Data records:
········

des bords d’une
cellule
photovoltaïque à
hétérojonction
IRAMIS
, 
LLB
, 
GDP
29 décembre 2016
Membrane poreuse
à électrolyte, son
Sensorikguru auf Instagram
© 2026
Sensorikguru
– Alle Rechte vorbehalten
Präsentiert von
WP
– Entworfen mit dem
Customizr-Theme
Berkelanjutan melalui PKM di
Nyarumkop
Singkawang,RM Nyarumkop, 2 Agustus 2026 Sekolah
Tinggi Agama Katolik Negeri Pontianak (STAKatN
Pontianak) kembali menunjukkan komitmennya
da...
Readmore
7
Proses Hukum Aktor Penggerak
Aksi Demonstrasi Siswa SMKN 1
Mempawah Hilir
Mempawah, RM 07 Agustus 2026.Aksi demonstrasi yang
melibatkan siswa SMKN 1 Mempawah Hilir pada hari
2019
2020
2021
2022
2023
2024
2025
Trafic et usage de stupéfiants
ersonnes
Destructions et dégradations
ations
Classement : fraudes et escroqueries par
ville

········

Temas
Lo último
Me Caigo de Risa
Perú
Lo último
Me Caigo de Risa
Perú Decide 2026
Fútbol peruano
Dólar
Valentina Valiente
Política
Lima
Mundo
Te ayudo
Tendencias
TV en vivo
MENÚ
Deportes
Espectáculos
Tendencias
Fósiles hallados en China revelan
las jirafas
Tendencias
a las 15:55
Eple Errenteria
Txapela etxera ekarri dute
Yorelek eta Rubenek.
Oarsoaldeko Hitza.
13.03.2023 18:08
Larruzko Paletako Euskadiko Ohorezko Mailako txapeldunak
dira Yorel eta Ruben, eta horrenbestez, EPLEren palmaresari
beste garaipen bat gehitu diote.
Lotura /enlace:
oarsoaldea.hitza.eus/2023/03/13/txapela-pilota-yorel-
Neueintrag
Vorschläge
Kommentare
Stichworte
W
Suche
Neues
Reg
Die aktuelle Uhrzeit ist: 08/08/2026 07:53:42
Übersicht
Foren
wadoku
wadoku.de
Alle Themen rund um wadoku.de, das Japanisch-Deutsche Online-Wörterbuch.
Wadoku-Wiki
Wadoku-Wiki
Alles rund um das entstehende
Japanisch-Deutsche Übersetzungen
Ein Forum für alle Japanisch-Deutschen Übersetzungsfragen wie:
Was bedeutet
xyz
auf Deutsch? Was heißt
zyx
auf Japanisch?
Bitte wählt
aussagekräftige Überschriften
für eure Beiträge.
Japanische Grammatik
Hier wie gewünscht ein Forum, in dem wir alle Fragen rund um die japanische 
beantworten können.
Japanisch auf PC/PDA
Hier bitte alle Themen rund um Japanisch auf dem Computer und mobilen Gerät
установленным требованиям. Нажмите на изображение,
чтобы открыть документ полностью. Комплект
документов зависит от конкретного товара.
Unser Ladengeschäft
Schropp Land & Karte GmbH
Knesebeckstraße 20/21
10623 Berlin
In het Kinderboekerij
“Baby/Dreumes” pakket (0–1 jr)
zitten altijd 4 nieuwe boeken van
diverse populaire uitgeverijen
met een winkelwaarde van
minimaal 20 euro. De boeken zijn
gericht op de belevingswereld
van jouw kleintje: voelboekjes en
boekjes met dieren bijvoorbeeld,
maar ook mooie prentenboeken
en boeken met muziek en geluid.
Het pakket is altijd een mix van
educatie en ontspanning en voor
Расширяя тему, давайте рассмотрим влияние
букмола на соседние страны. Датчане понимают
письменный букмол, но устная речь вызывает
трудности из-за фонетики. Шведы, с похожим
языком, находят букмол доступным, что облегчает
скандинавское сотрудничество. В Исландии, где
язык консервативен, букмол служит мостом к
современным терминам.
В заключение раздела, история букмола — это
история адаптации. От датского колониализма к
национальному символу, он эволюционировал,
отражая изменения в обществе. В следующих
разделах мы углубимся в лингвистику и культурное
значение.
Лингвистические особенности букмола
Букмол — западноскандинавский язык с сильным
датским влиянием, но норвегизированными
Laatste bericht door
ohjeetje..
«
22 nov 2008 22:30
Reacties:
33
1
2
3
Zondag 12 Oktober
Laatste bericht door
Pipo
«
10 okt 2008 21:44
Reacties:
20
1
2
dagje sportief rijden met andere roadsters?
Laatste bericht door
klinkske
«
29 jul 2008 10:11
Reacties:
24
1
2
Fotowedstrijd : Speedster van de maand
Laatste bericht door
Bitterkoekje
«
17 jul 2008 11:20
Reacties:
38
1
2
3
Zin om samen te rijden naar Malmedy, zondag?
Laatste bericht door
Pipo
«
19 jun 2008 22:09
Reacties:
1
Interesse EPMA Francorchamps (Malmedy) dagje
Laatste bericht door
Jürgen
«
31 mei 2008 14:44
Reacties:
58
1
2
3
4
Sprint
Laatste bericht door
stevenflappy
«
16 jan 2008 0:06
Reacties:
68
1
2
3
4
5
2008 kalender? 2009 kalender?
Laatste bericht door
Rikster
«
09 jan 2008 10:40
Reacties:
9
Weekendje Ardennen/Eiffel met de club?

········

### What the task requires
Edit the listing from the line containing "des bords d’une" through the line containing "Singkawang,RM Nyarumkop, 2", both included, so that "Sensorikguru" reads "Sensorik-Guru" and everything else stays unchanged. Give only those lines.

### Response area
des bords d’une
cellule
photovoltaïque à
hétérojonction
IRAMIS
, 
LLB
, 
GDP
29 décembre 2016
Membrane poreuse
à électrolyte, son
Sensorik-Guru auf Instagram
© 2026
Sensorik-Guru
– Alle Rechte vorbehalten
Präsentiert von
WP
– Entworfen mit dem
Customizr-Theme
Berkelanjutan melalui PKM di
Nyarumkop
Singkawang,RM Nyarumkop, 2 Agustus 2026 Sekolah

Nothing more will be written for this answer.